June 23, 2015
Washington bookstore goes nonprofit
by Nick Davies
A struggling independent bookstore in Auburn, Washington (about 30 miles south of Seattle) is taking innovative measures to stay in business. Robert Whale writes for the Auburn Reporter that Finally Found Books has taken steps to establish itself as a nonprofit organization, which should help keep it in business.
Store owner Todd Hulbert has struggled to make Finally Found financially viable since he opened it in August 2013, so much so that he decided to shut it down this January—but couldn’t find any buyers. “We started to see revenues go down substantially from the previous year,” he tells the Reporter, “and things didn’t get any better in February, March or April. I finally said, ‘It’s either time to shut it up, or we can look at forming a nonprofit.'”
Hulbert went with the latter option, and earlier this month, a new nonprofit, the Washington Literary Organization started raising money to purchase Finally Found. He points out several benefits that go along with shifting to a nonprofit model, among them the ability to raise money through grants and donations, offering tax deductions for book donations, and a staff of volunteers.

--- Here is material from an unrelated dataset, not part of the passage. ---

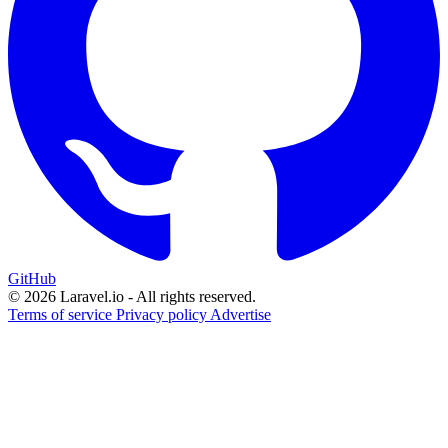
GitHub
© 2026 Laravel.io - All rights reserved.
Terms of service
Privacy policy
Advertise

Finally Found has already gotten an enthusiastic response from locals who are stepping in to take those volunteer roles, pitching in “to take on responsibilities in the business and support existing and upcoming literary programs.” Thirteen of them have formed the newly minted WLO’s board of directors.

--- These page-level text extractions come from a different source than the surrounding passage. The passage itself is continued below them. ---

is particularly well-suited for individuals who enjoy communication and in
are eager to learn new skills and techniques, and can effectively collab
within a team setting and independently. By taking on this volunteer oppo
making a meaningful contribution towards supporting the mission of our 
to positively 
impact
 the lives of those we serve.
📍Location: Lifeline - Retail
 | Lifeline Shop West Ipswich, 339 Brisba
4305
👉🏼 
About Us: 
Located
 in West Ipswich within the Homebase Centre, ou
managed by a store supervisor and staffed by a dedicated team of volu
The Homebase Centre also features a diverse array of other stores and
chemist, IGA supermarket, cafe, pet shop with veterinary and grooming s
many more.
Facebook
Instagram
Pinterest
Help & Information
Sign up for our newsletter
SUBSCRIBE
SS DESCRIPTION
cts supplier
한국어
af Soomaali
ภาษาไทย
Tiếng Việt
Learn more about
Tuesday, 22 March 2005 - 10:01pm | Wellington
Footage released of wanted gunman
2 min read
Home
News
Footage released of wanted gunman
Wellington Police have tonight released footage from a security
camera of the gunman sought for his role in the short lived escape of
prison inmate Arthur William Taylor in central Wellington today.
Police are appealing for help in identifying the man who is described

Under the management of a nonprofit, Finally Found will be increasing its literary programs to provide services to the community. For example, three developmentally disabled students have been working at the store as interns, and the WLO plans to expand that program to “many more such kids” in order to provide them with real world work experience. They’ll also continue to donate gift certificates—in increasing quantities—to teachers in area school districts, shut-in seniors, PTA auctions, fundraisers, Friends of the Library, the Veterans’ Administration, and churches.
There are also plans, Hulbert says, for new programs, such as Traveling Story Time for children, tutoring, reading hours, and providing a meeting space for literary events.
The last step to complete the transition to a nonprofit is for Finally Found and the WLO to raise $250,000 “to purchase the store and maintain a large capital reserve to support its programs.” They have a long way to go until they reach that quarter-million dollar target, and are currently accepting donations on their website.
Nick Davies was a publicist at Melville House.